> [DATA BELOW]:
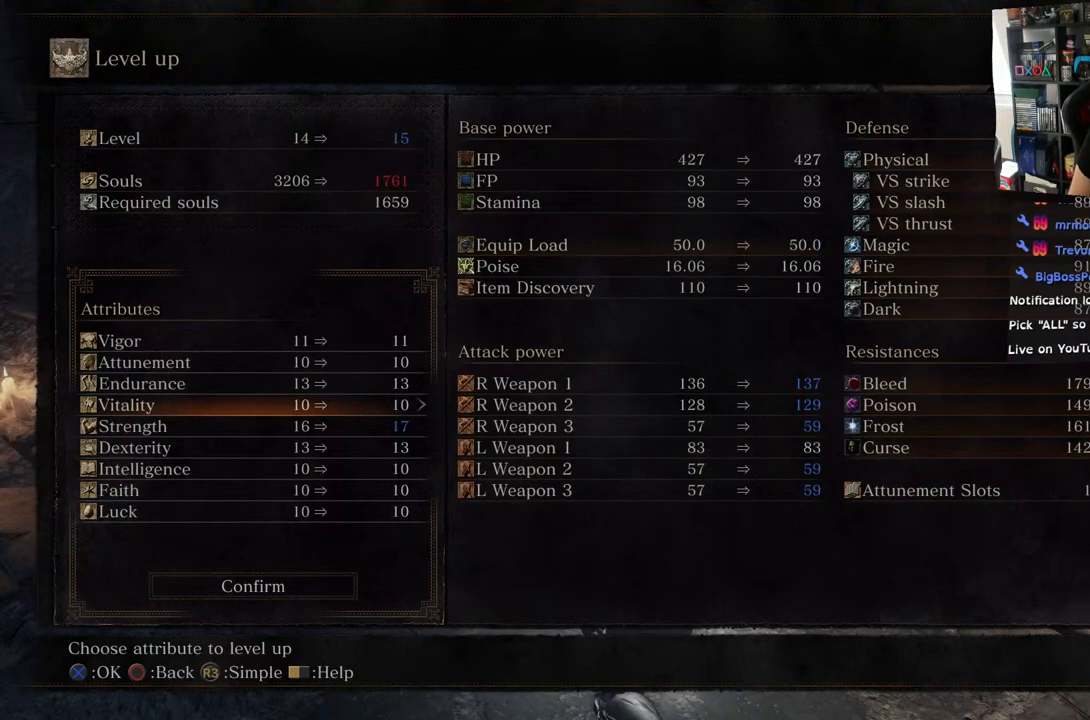
{"buttons": [], "left_stick": "center", "right_stick": "center", "events": []}
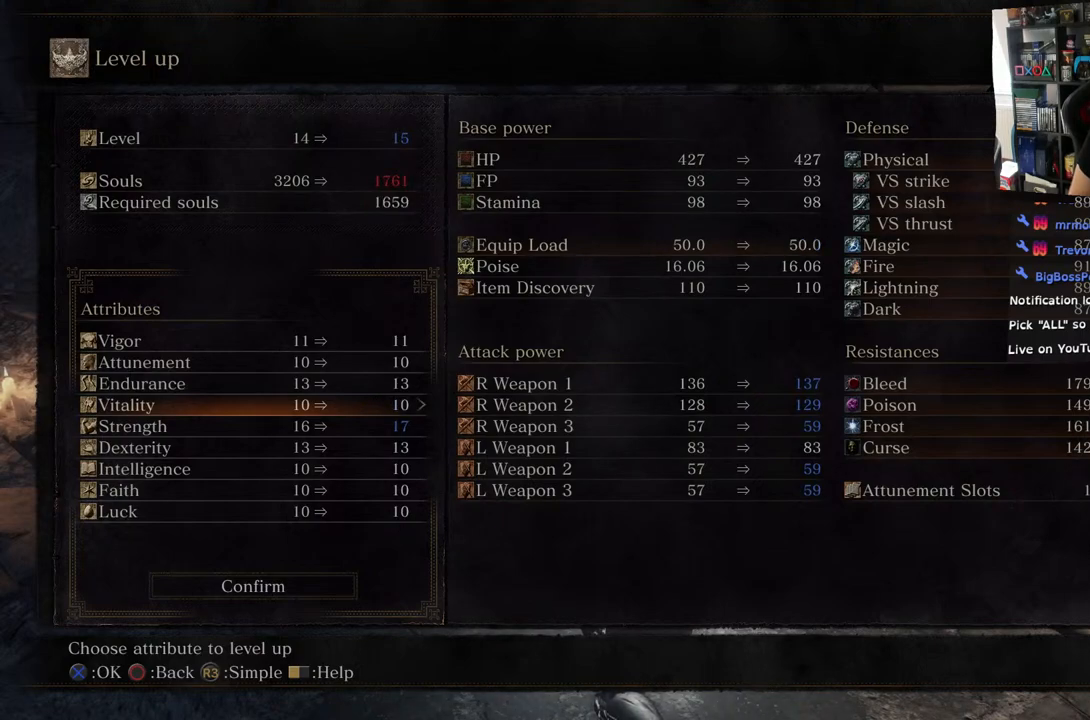
{"buttons": [], "left_stick": "center", "right_stick": "center", "events": []}
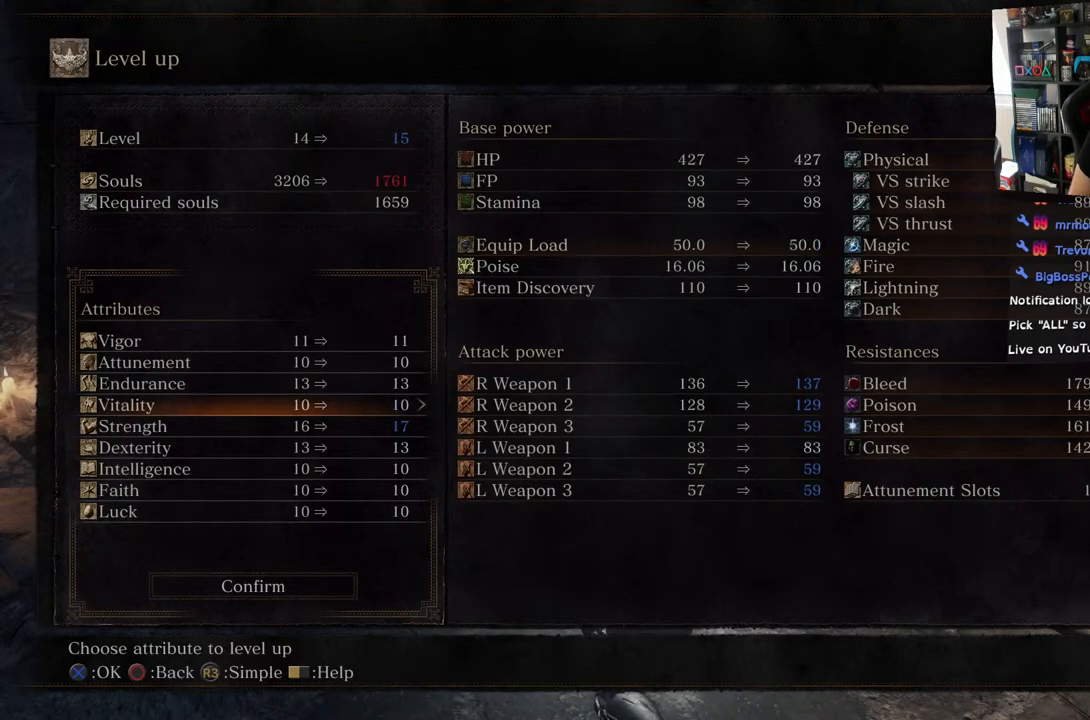
{"buttons": [], "left_stick": "center", "right_stick": "center", "events": [[117, "DPAD_UP", "down"], [217, "DPAD_UP", "up"]]}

> [EXERCISE PROMPT]: Print the listing exactly. No pictures belong in the copy.

> [RESPONSE TO THIS TASK]:
{"buttons": [], "left_stick": "center", "right_stick": "center", "events": []}
{"buttons": [], "left_stick": "center", "right_stick": "center", "events": []}
{"buttons": [], "left_stick": "center", "right_stick": "center", "events": [[117, "DPAD_UP", "down"], [217, "DPAD_UP", "up"]]}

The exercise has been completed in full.